More about execution environments
Back to the third task.
This task involves entering the data into the Windows-based ERP system and sending out the verification emails.
Conveniently, as already mentioned, Robocorp supports multiple execution environments. In addition to Control Room containers, you can run tasks in other environments, too.
In this case, the robot needs to interact with a desktop application.
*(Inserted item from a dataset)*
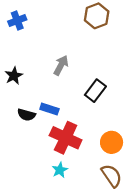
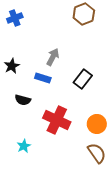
blue rectangle: (49, 109) -> (43, 78), moved
cyan star: (60, 170) -> (24, 146), moved

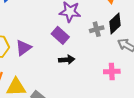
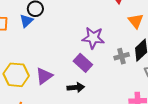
black arrow: (67, 60) -> (76, 87), moved

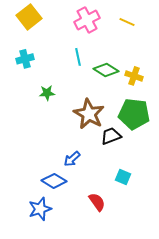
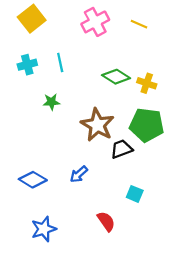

This scenario is supported by installing the Robocorp Workforce Agent on the Windows machine.
The Robocorp Workforce Agent handles downloading, installing, and running the robot on the Windows machine.
This way, the robot gets access to the ERP application and can start entering the data, exporting and saving the entered data as PDF documents, and sending out the verification emails with the PDF documents attached.
The advantages of Robocorp, work data management, and work items
To recap, here are some powerful things you can do with Robocorp:
- Interact with multiple systems and data sources - web applications, desktop applications, email, images, PDF documents, and much more.
- Find and read data from images and PDF documents.
- Split processes into separate, clear, human-readable tasks.
- Run in Control Room containers to avoid self-hosted infra pain.
- Take advantage of multiple execution environments by also running on a Windows environment within the same process. Or macOS. Or Linux!
- Use work items to enable parallel execution of work for faster process completion.
- Monitor the status of work flowing through the process.
- View, manually fix and re-run the failed items.